What Is Troubling Morgan Stanley: “We Haven’t Done Well Enough To Pack It In And Head Off To The Beach”

Sunday, May 15, 2016
By Paul Martin

by Tyler Durden
ZeroHedge.com
05/15/2016

Some interesting laments from Morgan Stanely’s chief cross-asset strategist Andrew Sheets as he explains what appears to be troubling not just Morgan Stanley’s traders and researchers, but virtually all of Wall Street.

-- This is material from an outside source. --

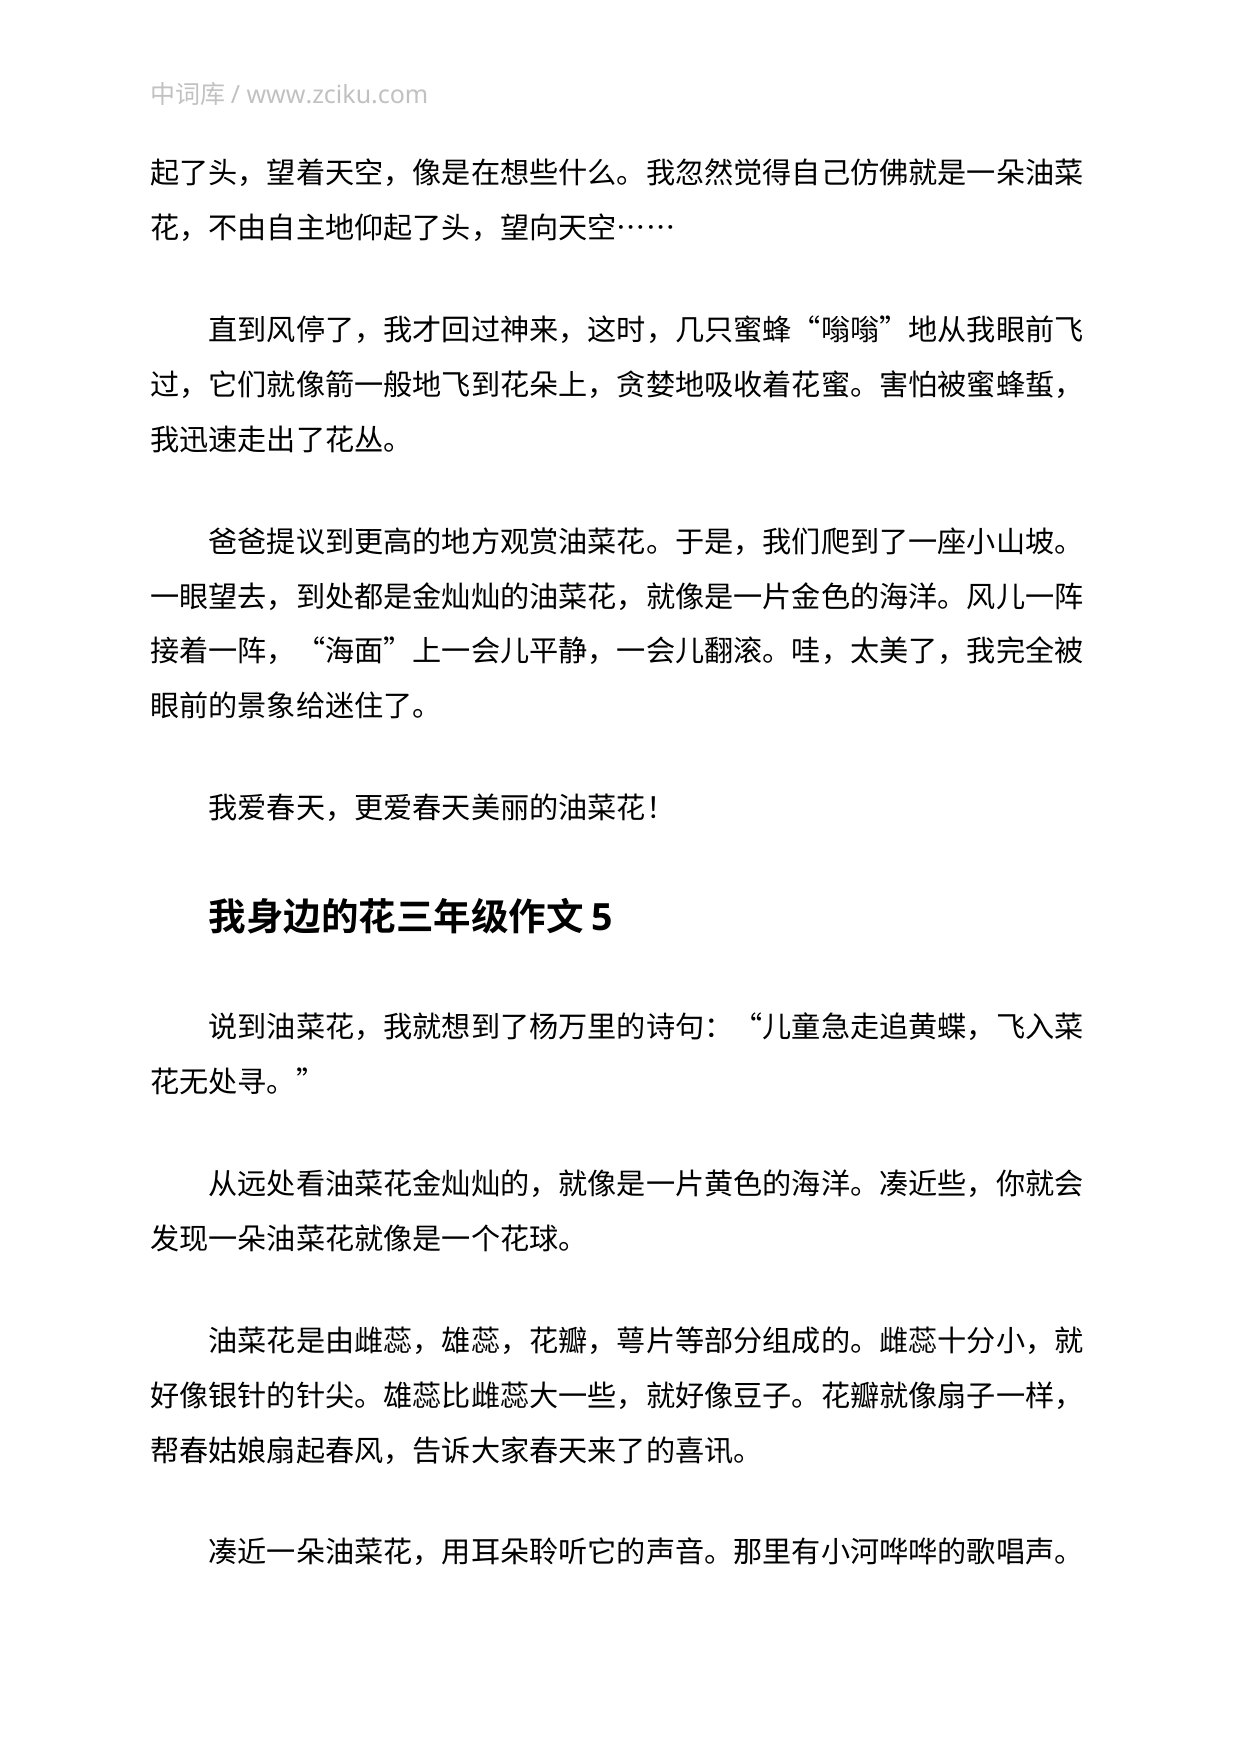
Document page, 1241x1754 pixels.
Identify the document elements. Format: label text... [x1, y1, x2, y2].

text 我爱春天，更爱春天美丽的油菜花！ [150, 785, 1090, 827]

How Can a Good Year Be Bad?

If there’s a defining characteristic of 2016, it may be that few are enjoying it. Investors who entered the year optimistic were often forced to take losses by the year’s unrelenting start. Investors who entered the year negative often struggled to turn this around quickly enough as illiquid markets bounced ferociously off. Through the end of April, the average macro hedge fund was down 0.4% and the average long/short equity fund was down 3.8% (per Hedge Fund Research Indices). And if you work on the sell-side, 2016 hasn’t exactly been a barrel of laughs either.

We dwell on these difficulties only because, by a number of measures, 2016 hasn’t been bad. Global equities are down by only 0.6% YTD, despite the sharp fall at the start of the year. Global high yield is up 7.3%. EM hard-currency debt is up 7.6%. Oil is around 28% higher than where it started the year, and even global government bonds are up 8.4% on the year. US and emerging market equity volatility is now below the long-run average. As I write, I’m sure there is an individual investor in my hometown of Portland, Oregon sitting on a 50:50 portfolio of US stocks and bonds, soundly beating a large number of macro hedge funds.